Once the Ottoman Empire stopped expanding by conquest, it began a long, painful process of economic decline that led to its collapse after World War I.
Today, as usual, Turkey is in dire economic straits. Thanks to wild overspending and a defence budget too large for a nation of 67.6 million, Turkey's economy is on the rocks. Inflation is 30%, bank crises are endemic, corruption rampant and a powerful military-industrial complex has the economy in a stranglehold.
Worst of all, previous free-spending governments ran up a huge external debt of $118.3 billion US that requires crushing interest payments and all-too-frequent, heart-stopping repayment of large tranches of maturing debt. Turkey's unsustainable debt problem perfectly illustrates how nations with weak economies and large debt lose their independence and become beholden to foreign powers.
Turkey cannot repay the money it owes. But failure to do so would mean an Argentine-style collapse of the already shaky currency, bank and stock market failures, cut-offs of imports, notably oil (Turkey has none), and a host of other dire consequences. To keep its debt ball rolling, Turkey must keep borrowing from international lenders. Old loans are paid off by new loans in what amounts to a giant Ponzi scheme.
Enter Uncle Sam. The U.S. and the world financial agencies it controls, the International Monetary Fund and World Bank, keep lending and re-lending to Turkey. Each time Ankara suffers a new financial crisis, Washington rushes in to prop up its finances and government.
Last spring, when Washington was preparing for war, it demanded Ankara allow U.S. troops to invade Iraq from eastern Turkey. Prime Minister Recep Erdogan's new, Islamic-light government in Ankara - the first genuinely popular, freely elected government in memory - refused, in spite of intense pressure from the U.S. and the Turkish Army's too-powerful, rightist generals, a virtual government unto themselves. The refusal was wildly popular among Turks, but Uncle Sam soon began cutting off the flow of money and threatening restrictions on Turkish cotton exports to U.S. markets.
Eventually, this pressure and worsening finances forced Turkey's government to accede to U.S. demands over Iraq, in spite of strong opposition by 70% to 80% of the public.
Just weeks after Washington announced $8.5 billion in desperately needed new loans to Ankara, Turkey agreed to send troops to Iraq. Erdogan and his AKP had stood up to Washington, at least long enough to save national honour. Now it was time to take the American loans and stave off bankruptcy.
Money was the dominant but not sole reason for Turkey's decision to intervene in Iraq. After waging a 20-year war against Kurdish separatist PKK guerrillas, Ankara wishes to occupy Kurdish regions of northern Iraq to crush PKK activity there and monitor Iraq's two, U.S.-created Kurdish mini-states. Northern Iraq's vast oilfields remain the object of passionate, if discreet, Turkish desire. Today's Iraq was a part of the Ottoman Empire for 500 years until Imperial Britain grabbed the resource-rich region after World War I.

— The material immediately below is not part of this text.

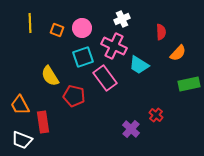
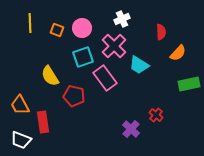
pink cross: rotated 20 degrees clockwise
white trapezoid: moved 1 px left
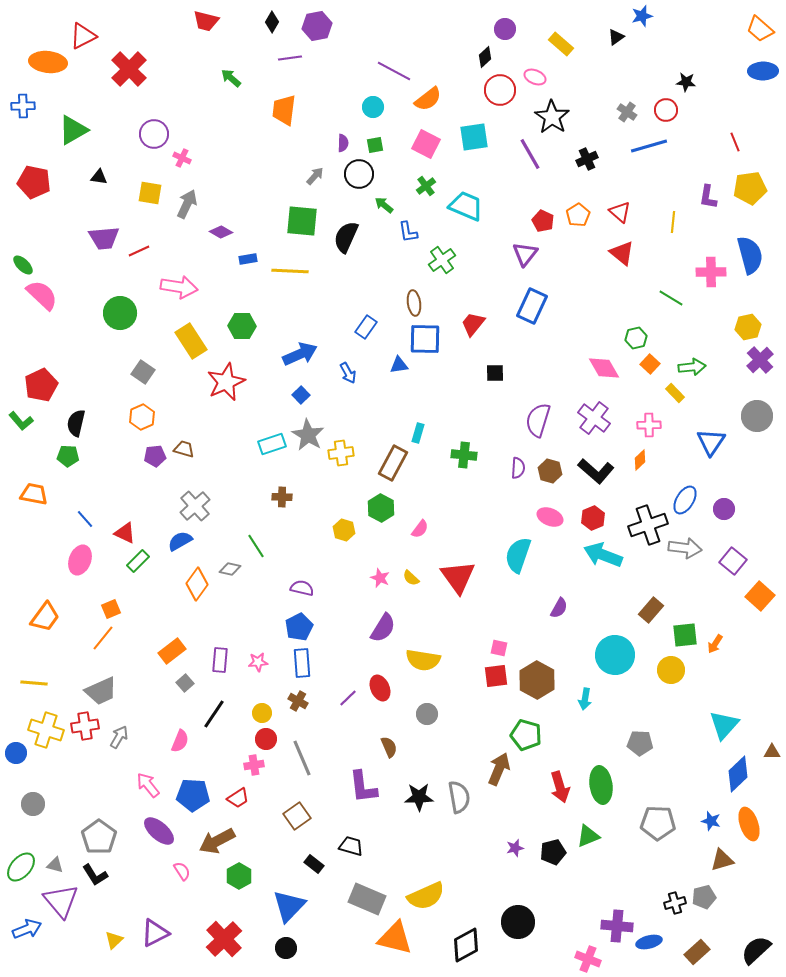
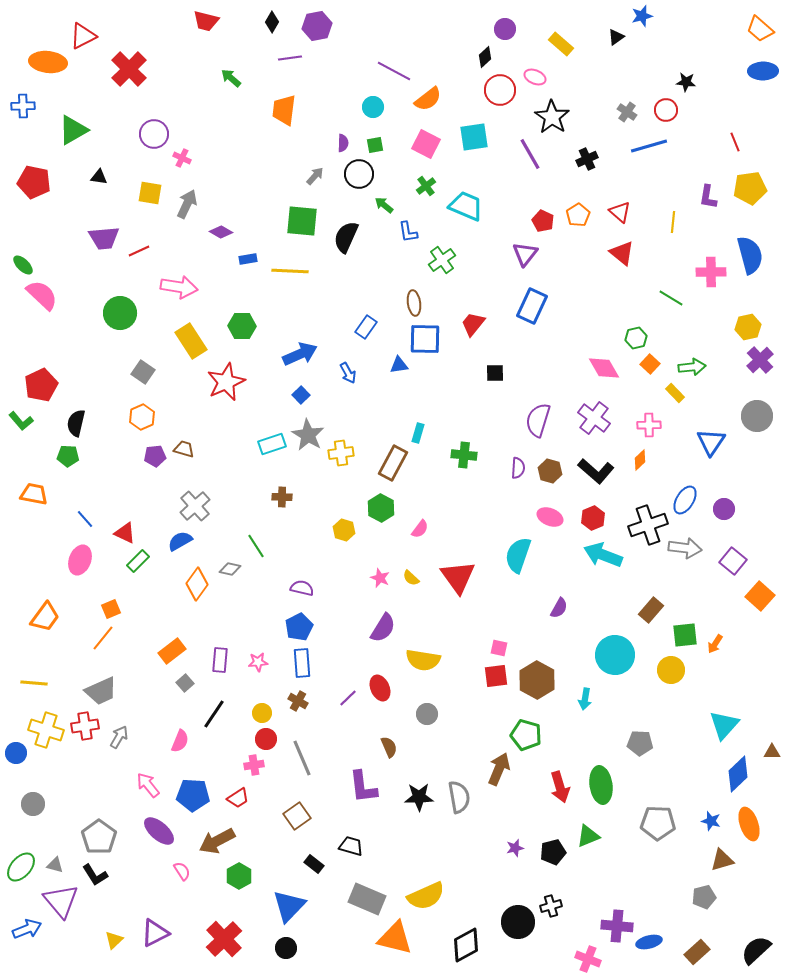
black cross at (675, 903): moved 124 px left, 3 px down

Almost lost in the clamour over Turkey's decision were angry chirpings from the U.S.-installed ""ruling council"" in Baghdad, which, for a figurehead regime, had the audacity to protest the dispatch of Turkish troops to Iraq. Many Iraqis fear once Turkish troops come, they may never go.
The de facto partition of Iraq, long predicted by this column, could be accelerating. Washington may decide to carve up the country into ""Iraq utile,"" as France used to define Chad, and ""Iraq inutile"" - or useful and useless Iraq. Oil is in the north and southeast. Let the Turks and Kurds divvy up the north; the U.S. and Britain will control the bigger southeast fields; the oilless Sunni triangle, where resistance to U.S. occupation is fiercest, will be sealed off and left in isolation.
Most Turks bitterly oppose intervention in Iraq. But their politicians cannot face them and admit it's either rent out their troops as mercenaries - oops, ""peacekeepers"" - or watch the lights go out when they run out of imported fuel.
Either way, it's a hard choice for proud Turks, and one that will certainly generate even more anti-Americanism in a nation that used to love the United States."